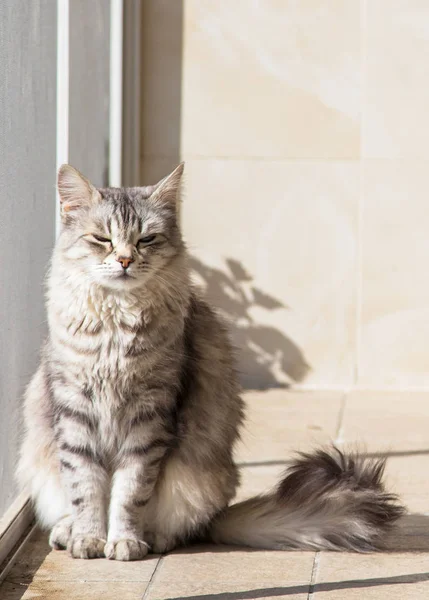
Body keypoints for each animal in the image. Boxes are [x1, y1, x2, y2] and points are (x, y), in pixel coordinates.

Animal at [15, 162, 402, 560]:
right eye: (103, 239)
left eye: (146, 240)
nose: (124, 260)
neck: (117, 327)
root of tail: (219, 514)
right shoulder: (75, 411)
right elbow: (86, 489)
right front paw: (89, 539)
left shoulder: (149, 416)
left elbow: (128, 493)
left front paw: (124, 541)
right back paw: (66, 532)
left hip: (198, 484)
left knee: (184, 529)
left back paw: (153, 538)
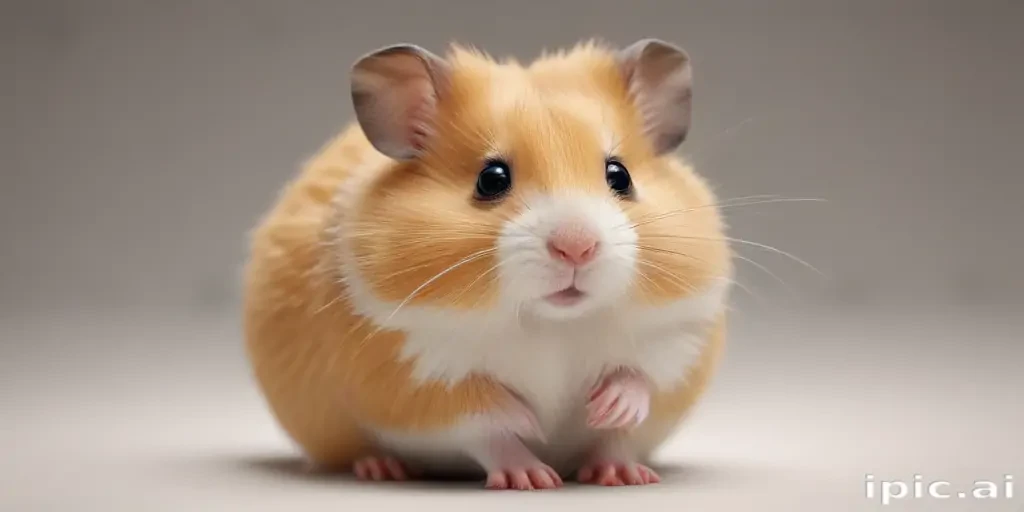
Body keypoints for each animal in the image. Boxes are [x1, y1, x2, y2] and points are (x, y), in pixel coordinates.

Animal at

■ **Activity**
What the answer must hold is the exact text of every line from the one containing "left back paw: (153, 538)" through the end of the data, minus any pictures.

■ **Response to the task**
left back paw: (153, 538)
Body keypoints for each animal in the image. Boxes are [x1, y1, x2, y2] and points are (x, y), in pixel coordinates.

Animal at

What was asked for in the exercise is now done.